For farmers who believe the appearance of the tractor does not matter and it is the horsepower that is all important, he has an important cautionary tale regarding Fordson’s colour scheme and the Second World War.

Fordson had factories in both Cork, Ireland and Dagenham, England, and was rolling off smart blue tractors with red insignia.

However, this was not to the taste of the Ford bosses back in Detroit, who came over and insisted the British brighten things up a bit, coming up with a rakish orange design that could be seen from space, as the saying goes.

Only problem was, they really could be seen from afar – not an advantage in wartime England, when the Germans were trying to hit any essential services – and what could be more essential than growing food?

The orange tractors stood out clearly on the docks and were duly targeted by the Luftwaffe, capping off a less than successful relaunch.

He also talks about the tracked McCormick Deering machines of the 1930s.

Today tracks are back in vogue, because of their ability to minimise soil compaction, but back then they just offered a rough and ready ride.

However, machinery was not widely available in Australia in that era, so farmers snapped them up when they could, grinning and bearing the bumpy ride.

Mr Woods also recounted some of the stories of getting the machinery.

“I’ve been round clearing sales and the like and others have approached me with stuff that has been sitting in the sheds, we had to pull a wall down to get one item out, while another old harvester was pulled up near the hen house.

“When we cleaned it up there were buckets and buckets of poultry manure.”

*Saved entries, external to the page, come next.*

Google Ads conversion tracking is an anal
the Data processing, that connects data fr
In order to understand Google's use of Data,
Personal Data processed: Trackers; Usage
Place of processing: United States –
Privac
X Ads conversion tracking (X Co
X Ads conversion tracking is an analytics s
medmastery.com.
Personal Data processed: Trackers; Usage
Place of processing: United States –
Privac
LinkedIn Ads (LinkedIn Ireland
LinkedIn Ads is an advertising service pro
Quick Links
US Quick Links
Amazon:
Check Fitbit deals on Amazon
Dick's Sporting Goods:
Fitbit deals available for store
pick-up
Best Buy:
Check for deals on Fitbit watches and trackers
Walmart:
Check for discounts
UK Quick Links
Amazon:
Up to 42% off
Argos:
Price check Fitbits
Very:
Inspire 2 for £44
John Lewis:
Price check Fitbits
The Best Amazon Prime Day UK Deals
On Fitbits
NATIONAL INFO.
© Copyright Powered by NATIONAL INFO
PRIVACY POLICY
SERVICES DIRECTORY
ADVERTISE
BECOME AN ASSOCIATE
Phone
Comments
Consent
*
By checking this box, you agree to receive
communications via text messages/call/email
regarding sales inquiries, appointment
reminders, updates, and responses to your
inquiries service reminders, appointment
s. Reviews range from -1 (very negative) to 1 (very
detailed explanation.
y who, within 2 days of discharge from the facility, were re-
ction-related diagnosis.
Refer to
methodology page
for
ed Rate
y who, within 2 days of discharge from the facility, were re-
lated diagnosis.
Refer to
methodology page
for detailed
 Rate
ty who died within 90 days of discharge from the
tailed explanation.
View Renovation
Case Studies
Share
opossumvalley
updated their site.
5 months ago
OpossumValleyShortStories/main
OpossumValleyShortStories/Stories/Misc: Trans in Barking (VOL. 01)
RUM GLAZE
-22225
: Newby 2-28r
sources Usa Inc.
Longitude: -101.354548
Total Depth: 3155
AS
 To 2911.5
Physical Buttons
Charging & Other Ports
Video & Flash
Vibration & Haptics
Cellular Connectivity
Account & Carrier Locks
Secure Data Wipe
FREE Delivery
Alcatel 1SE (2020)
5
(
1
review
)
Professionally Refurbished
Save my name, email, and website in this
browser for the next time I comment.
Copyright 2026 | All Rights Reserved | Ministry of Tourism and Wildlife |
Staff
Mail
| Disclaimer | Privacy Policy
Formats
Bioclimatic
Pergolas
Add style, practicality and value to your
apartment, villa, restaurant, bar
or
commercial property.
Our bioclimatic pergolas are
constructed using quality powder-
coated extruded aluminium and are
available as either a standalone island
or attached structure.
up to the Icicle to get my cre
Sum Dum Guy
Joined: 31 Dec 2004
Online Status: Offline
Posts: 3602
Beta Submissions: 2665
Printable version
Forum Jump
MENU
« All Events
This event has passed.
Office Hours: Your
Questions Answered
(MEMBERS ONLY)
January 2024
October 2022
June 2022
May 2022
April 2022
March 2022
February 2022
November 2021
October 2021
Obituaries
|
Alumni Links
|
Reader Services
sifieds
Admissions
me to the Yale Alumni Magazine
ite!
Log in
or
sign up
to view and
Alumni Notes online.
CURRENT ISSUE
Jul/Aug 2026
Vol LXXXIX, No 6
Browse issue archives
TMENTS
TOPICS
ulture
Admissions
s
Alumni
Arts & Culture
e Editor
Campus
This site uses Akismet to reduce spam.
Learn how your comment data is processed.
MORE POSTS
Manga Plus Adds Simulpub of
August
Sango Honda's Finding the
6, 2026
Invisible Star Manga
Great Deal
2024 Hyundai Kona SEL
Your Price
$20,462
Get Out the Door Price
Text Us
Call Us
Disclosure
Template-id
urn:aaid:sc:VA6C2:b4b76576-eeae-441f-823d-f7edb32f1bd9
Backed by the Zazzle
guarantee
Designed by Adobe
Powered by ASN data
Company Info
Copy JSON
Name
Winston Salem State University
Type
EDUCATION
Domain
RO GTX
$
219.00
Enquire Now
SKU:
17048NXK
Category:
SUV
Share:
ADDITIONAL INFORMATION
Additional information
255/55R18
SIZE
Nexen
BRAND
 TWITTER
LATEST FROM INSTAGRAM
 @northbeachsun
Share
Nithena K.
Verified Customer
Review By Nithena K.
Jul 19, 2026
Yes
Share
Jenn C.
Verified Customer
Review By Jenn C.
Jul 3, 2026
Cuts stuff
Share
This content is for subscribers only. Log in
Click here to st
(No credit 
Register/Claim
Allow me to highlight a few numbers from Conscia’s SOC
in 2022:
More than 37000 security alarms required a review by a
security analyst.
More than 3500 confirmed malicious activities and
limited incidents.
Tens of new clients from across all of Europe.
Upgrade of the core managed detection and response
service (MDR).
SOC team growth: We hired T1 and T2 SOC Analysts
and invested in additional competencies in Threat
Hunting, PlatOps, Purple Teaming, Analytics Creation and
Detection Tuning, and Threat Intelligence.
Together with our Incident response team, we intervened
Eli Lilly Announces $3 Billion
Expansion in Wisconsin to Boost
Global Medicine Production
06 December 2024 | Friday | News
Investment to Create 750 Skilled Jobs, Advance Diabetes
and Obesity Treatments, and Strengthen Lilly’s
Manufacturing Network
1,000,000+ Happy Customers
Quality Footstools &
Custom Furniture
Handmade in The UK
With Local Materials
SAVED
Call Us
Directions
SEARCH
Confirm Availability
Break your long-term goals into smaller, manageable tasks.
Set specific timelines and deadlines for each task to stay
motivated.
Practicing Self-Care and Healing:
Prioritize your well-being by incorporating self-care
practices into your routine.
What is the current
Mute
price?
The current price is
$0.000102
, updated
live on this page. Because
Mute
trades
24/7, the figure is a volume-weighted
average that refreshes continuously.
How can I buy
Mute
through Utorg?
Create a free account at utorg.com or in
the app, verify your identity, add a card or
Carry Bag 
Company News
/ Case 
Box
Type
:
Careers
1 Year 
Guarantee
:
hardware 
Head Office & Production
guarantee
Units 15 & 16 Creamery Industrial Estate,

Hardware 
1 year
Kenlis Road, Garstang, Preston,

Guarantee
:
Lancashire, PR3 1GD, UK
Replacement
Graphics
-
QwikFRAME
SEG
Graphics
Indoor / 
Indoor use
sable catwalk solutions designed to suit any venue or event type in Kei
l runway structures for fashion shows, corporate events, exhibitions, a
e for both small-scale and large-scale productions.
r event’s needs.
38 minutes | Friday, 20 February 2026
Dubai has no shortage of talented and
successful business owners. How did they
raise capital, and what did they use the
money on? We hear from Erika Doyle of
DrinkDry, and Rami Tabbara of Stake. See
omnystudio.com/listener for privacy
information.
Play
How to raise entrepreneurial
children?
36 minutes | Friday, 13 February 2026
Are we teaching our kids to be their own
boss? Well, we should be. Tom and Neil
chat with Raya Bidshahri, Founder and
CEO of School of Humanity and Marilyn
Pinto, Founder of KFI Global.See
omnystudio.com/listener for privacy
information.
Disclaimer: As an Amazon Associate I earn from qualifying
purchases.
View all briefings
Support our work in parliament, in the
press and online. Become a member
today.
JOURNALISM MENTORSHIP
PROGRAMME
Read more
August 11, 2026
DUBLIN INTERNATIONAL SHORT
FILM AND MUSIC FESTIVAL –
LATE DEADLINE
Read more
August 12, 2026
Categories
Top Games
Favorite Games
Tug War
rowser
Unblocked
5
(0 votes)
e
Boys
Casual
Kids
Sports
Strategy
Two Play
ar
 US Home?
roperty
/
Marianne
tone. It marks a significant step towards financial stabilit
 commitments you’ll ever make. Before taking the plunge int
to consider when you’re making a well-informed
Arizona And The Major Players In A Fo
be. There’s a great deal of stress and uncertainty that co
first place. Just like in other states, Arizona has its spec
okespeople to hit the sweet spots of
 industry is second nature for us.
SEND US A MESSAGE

Some of the machinery was down to good old fashioned country ingenuity.

He has a series of hand made windmills in the display, lovingly crafted by a returning World War I veteran.

“We think he took to making the windmills as therapy, but the detail is incredible,” Mr Woods said.

“He has made individual hinges out of what we think are jam lids, while the wood is all fossicked, with a lot of packing cases – as far as we know the windmills are all functional still but we’re not game to risk such delicate work.”